ISCA Archive Interspeech 2017
ISCA Archive Interspeech 2017

Iterative Optimal Preemphasis for Improved Glottal-Flow Estimation by Iterative Adaptive Inverse Filtering

Parham Mokhtari, Hiroshi Ando

Iterative adaptive inverse filtering (IAIF) [1] remains among the state-of-the-art algorithms for estimating glottal flow from the recorded speech signal. Here, we re-examine IAIF in light of its foundational, classical model of voiced (non-nasalized) speech, wherein the overall spectral tilt is caused only by lip-radiation and glottal effects, while the vocal-tract transfer function contains formant peaks but is otherwise not tilted. In contrast, IAIF initially models and cancels the formants after only a first-order preemphasis of the speech signal, which is generally not enough to completely remove spectral tilt.
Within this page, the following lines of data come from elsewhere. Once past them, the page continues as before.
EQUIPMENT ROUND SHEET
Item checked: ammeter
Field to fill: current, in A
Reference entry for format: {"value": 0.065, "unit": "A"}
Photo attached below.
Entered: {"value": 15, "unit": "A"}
Iterative optimal preemphasis (IOP) is therefore proposed to replace IAIF’s initial step. IOP is a rapidly converging algorithm that models a signal (then inverse-filters it) with one real pole (zero) at a time, until spectral tilt is flattened. IOP-IAIF is evaluated on sustained /a/ in a range of voice qualities from weak-breathy to shouted-tense. Compared with standard IAIF, IOP-IAIF yields: (i) an acceptable glottal flow even for a weak breathy voice that the standard algorithm failed to handle; (ii) generally smoother glottal flows that nevertheless retain pulse shape and closed phase; and (iii) enhanced separation of voice qualities in both normalized amplitude quotient (NAQ) and glottal harmonic spectra.